_EXERCISE BRIEF_
From the listing below, copy out each line that contains the string "Output".

______

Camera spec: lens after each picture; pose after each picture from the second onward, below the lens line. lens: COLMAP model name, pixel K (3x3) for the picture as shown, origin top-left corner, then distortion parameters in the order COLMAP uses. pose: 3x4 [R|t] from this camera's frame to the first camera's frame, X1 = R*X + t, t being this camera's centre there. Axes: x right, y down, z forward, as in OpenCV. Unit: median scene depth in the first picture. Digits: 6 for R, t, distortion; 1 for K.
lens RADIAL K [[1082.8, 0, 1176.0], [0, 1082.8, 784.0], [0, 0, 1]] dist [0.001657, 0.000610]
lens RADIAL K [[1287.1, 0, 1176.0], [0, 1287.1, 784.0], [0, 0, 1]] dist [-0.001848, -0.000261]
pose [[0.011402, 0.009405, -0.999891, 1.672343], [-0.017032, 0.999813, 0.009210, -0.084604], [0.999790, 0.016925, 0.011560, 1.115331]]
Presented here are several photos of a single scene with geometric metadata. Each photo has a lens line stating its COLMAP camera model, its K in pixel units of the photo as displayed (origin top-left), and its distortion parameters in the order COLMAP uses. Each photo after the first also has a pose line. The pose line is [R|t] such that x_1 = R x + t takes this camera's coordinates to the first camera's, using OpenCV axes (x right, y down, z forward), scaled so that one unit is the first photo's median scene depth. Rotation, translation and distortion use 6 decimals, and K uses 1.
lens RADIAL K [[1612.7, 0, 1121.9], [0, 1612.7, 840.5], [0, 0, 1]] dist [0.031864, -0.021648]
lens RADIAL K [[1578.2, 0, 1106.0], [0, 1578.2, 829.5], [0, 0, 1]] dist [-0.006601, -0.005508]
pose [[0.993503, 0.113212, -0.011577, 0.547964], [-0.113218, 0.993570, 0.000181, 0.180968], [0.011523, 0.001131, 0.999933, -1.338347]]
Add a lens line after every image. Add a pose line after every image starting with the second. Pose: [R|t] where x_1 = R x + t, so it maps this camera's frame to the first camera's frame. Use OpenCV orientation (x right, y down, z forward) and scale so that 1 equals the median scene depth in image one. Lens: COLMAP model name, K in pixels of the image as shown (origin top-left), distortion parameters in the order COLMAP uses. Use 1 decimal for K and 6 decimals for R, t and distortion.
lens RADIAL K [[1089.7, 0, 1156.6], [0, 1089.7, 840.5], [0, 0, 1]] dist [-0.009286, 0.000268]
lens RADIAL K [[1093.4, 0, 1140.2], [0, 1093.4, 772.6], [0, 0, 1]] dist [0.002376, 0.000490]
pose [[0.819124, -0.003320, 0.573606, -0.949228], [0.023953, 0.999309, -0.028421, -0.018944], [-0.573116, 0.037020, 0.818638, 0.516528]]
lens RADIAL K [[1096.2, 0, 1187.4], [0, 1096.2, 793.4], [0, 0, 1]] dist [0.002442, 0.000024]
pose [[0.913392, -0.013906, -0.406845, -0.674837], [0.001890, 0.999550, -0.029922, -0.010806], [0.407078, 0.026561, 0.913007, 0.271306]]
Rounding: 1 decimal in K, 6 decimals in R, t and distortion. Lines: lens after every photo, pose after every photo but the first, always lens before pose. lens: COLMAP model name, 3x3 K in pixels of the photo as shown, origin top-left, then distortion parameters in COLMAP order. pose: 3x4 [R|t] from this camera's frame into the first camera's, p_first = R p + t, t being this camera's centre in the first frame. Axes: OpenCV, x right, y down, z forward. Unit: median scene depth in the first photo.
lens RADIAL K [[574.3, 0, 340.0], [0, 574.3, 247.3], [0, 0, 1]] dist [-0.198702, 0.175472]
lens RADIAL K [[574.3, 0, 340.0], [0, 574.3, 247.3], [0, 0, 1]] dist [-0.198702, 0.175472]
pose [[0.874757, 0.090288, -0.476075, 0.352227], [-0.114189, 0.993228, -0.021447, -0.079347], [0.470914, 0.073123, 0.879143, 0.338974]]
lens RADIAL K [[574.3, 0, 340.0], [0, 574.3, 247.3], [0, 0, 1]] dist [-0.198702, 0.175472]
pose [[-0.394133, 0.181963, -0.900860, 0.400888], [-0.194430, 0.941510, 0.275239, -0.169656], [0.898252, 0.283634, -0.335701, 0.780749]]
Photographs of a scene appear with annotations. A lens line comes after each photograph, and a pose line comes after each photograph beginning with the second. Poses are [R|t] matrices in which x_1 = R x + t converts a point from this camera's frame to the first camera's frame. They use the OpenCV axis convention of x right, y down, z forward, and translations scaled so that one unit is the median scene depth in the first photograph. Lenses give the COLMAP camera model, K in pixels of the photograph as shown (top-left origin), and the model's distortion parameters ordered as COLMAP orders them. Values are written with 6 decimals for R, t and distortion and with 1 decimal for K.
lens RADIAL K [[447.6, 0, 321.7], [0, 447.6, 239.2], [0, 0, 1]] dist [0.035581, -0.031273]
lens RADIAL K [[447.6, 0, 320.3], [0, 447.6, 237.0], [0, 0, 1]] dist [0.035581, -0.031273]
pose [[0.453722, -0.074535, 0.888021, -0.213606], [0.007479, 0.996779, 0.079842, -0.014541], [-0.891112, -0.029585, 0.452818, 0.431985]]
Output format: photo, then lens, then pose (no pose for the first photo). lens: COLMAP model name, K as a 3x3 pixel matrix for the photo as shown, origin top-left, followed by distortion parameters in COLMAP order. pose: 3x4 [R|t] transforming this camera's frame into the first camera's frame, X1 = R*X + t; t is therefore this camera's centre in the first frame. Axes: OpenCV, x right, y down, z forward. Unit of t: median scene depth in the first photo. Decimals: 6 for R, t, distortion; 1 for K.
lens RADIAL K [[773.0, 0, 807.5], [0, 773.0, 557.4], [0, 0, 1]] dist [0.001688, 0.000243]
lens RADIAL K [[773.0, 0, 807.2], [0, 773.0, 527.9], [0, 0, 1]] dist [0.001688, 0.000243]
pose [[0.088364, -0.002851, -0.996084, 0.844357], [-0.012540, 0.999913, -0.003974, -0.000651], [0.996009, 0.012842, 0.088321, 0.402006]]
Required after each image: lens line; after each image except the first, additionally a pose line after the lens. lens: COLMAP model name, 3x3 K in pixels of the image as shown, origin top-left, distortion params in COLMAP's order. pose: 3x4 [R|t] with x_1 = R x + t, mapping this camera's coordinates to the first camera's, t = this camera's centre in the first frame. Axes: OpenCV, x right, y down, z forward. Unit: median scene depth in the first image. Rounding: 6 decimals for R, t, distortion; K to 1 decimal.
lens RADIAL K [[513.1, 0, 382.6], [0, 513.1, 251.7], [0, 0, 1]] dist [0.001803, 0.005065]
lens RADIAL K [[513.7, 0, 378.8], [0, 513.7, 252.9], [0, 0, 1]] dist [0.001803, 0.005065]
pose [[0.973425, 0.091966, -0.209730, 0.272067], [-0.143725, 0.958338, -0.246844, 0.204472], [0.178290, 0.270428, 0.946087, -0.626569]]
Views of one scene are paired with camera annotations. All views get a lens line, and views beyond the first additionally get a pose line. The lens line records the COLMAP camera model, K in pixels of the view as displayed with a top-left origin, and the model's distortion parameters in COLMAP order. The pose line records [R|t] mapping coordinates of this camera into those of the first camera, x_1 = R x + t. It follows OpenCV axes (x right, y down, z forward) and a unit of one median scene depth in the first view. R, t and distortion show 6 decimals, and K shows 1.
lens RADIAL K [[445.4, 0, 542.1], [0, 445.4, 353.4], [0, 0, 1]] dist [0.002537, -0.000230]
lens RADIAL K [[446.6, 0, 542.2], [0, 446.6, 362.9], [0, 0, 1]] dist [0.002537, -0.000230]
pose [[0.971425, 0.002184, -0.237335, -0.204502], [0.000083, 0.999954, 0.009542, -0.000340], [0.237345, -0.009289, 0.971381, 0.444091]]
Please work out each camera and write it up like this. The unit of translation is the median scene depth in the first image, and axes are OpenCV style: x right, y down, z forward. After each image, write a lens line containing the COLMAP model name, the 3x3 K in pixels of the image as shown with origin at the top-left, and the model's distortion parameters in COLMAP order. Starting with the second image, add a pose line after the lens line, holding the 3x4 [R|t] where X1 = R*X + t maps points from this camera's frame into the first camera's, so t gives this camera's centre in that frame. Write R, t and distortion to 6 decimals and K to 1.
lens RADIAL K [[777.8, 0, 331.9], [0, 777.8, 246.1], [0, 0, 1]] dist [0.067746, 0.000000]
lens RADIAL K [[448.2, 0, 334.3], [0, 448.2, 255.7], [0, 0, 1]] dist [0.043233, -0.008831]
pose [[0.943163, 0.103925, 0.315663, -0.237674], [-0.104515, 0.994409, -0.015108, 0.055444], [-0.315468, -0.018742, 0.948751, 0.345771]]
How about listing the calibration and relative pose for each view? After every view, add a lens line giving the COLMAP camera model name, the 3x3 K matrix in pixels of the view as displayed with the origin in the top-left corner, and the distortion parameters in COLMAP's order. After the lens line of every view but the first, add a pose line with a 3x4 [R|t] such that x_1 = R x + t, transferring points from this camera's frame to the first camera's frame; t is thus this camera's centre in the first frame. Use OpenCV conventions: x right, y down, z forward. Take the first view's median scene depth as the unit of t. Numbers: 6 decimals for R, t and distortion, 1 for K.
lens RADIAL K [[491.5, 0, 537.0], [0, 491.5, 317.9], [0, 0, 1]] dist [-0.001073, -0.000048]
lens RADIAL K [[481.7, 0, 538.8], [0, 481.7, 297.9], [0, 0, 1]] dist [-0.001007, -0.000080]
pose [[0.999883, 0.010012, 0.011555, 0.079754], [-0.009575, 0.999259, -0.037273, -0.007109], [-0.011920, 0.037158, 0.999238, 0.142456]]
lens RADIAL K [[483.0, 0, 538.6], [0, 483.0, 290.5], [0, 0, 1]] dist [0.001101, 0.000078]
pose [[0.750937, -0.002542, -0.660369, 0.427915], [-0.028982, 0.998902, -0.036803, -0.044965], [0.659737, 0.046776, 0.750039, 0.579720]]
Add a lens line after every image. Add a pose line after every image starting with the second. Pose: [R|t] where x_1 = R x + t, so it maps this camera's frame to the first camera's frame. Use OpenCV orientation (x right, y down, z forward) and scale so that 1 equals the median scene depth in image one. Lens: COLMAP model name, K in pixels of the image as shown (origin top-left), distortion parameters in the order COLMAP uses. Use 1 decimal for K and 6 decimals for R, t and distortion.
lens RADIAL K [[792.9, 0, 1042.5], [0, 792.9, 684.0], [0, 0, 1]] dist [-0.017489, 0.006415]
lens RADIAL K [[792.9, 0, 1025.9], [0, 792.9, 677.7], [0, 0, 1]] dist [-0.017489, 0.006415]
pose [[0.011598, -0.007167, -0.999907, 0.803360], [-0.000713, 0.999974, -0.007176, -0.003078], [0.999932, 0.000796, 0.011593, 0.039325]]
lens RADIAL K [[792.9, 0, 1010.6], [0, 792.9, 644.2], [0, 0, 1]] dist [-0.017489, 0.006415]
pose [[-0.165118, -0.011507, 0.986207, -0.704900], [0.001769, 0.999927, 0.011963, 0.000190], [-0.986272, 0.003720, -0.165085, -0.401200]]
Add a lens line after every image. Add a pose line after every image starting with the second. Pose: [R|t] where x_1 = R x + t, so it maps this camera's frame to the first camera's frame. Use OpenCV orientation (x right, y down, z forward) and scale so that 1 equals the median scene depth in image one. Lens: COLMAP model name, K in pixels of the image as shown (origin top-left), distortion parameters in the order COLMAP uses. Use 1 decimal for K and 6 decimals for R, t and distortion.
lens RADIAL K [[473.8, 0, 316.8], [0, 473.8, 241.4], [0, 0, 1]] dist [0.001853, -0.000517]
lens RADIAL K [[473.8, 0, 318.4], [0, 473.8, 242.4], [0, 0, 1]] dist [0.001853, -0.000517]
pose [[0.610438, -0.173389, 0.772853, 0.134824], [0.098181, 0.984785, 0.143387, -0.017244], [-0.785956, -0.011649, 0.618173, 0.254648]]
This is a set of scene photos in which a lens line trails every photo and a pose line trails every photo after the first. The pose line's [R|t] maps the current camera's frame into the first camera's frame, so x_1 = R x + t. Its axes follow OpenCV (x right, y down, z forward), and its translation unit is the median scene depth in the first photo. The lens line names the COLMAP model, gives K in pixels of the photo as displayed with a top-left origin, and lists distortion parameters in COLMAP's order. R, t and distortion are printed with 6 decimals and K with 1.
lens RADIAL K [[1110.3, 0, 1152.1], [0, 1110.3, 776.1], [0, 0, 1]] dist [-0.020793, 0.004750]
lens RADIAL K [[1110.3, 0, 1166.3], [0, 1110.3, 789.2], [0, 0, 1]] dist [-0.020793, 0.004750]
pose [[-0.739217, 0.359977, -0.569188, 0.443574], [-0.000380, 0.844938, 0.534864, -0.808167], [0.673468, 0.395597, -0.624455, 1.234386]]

______

_WRITTEN RESPONSE_
Output format: photo, then lens, then pose (no pose for the first photo). lens: COLMAP model name, K as a 3x3 pixel matrix for the photo as shown, origin top-left, followed by distortion parameters in COLMAP order. pose: 3x4 [R|t] transforming this camera's frame into the first camera's frame, X1 = R*X + t; t is therefore this camera's centre in the first frame. Axes: OpenCV, x right, y down, z forward. Unit of t: median scene depth in the first photo. Decimals: 6 for R, t, distortion; 1 for K.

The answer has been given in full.